Ike pulled and finally felt some give, reeling as fast as he can. “This ain’t no branch… we got ourselves the real deal here.” This was the first moment he felt good about the whole trip… him versus his prey.  This thing was a fighter though. Inch by inch he pulled it in though, and just when he thought it was getting easier, there would be a surge of energy on the line and the fight would start up again.

“Get it ready…” the murky water around  where his line disappeared was starting to stir. In another few seconds they would see just real this deal was.

Ike pulled back hard and the line went loose.

“FUCK!” Ike yelled out.  Whatever it was had gotten away.

“Pop, it’s ok.. why don’t we just..” Junior started, but Ike’s neck pivoted to look at him in a way he hadn’t seen since he was a child. It was the look that said ‘say nothing more’ and Junior obliged with silence.
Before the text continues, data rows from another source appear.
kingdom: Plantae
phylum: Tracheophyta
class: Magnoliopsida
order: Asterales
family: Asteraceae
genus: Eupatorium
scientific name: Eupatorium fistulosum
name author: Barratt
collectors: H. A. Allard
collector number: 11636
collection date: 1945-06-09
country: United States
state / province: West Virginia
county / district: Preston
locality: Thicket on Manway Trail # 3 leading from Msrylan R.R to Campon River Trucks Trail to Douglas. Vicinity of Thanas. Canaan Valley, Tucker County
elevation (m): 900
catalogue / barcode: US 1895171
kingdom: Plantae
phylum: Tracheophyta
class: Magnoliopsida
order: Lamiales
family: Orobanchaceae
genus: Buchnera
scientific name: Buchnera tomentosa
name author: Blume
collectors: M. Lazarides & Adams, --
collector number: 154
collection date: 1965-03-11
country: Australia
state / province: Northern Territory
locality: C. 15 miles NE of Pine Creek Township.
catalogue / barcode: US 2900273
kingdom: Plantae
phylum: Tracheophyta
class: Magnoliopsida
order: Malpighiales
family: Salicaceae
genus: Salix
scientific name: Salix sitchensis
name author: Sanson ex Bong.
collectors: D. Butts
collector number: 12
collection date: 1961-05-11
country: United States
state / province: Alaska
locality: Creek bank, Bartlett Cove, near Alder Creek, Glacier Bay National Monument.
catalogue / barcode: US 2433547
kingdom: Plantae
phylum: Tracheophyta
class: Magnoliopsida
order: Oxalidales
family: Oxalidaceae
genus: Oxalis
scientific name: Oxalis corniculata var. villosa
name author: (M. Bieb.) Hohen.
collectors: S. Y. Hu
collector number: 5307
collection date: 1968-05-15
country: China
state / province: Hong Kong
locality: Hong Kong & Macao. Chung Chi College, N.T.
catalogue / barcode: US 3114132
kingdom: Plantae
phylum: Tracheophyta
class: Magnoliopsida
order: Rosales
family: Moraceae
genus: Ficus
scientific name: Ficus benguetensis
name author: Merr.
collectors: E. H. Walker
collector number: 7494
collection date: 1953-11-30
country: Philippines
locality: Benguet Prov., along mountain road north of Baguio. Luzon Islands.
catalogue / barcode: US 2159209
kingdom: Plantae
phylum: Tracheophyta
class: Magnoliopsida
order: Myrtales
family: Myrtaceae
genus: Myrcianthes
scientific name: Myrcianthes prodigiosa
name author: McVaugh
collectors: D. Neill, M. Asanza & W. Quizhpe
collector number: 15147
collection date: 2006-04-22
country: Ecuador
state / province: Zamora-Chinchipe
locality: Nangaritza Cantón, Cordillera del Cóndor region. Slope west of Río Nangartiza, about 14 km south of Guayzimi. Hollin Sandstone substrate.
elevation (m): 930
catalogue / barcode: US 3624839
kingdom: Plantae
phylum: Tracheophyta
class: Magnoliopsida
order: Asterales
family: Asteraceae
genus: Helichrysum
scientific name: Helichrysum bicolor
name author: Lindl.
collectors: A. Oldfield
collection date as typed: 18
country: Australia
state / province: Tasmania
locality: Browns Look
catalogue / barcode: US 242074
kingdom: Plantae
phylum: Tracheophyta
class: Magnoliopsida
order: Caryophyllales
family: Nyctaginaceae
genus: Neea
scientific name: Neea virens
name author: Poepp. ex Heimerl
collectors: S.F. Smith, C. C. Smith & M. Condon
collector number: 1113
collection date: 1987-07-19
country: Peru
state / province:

“Get me the worms.” Ike said, reeling in his line.  Junior kept his sigh as quiet as possible. His father was a stubborn and proud man. He had wanted to go an hour ago, but now that there was proof the fish were out there, he knew they weren’t leaving until there was one in the cooler.

Ike continued to reel until he saw something fly up out of the water, letting up a little splash as it flew into the air and dangled in front of his face, hanging from the hook. “…the hell is that…”

A yellow orb, dripping with.. mud? blood? was spinning violently at the end of Ike’s line.  Junior put down the can of worms and stepped up to get a closer look, watching as this sickening yellow sphere spun left, spun right, thin veins of red crawled across it like rivers on a map, and the dangling pink jungle of lines and tethers hung below it.

“Pop,” Junior said, feeling his stomach start to give up their lunch, “I think that’s an eye.”

“That thing’s twice as big as any eye I’ve ever see–” Ike was cut off by their boat jerking violently to one side sending both father and son tripping over the bench they had been sitting on and landing together in a heap against the wall.  As the boat fell back against the water, both men tried to get back to their feet, but again, the boat lurched and Ike slipped, falling over the side.

“POP!” Ike tried to grab his father’s hand, but missed by a large margin, almost over-extending himself and falling in after him.  The boat started to even out, and Junior was still standing there, staring at the water. He expected his father to emerge almost immediately, and he would grab him, but five seconds passed and there was nothing.  At ten seconds he was trying to figure out if he should jump in after him when something broke the surface.

Hundreds of bubbles. He stared, shocked frozen, as a line of air, his father’s air, escaped to the surface.  A dark spot began to grow on the surface as well, like the water being stained. Another bubble, the last one, broke amidst the darkness and the froth it brought with it was pink.

That woke Junior up. He stepped to the back of the boat and pulled the ripcord and the motor sprung to life.  He pulled the handle to drop the blades it into the water, thankful that they had never thrown out the anchor.  The boat tipped upward and the dread that was being tampered down by adrenaline surged in Junior again. Instead of the boat flipping, like he feared, the blades of the motor began pushing him forward.

As the boat made its way from where they had just been, Junior looked back in time to see something bob up from beneath the black stain that was now a dozen feet across. He couldn’t say for certain, but when he would tell the story over the next few years… to his wife… to his mother… to the police… he would swear that what he saw surface was bones. Bones picked clean of any ounce of flesh.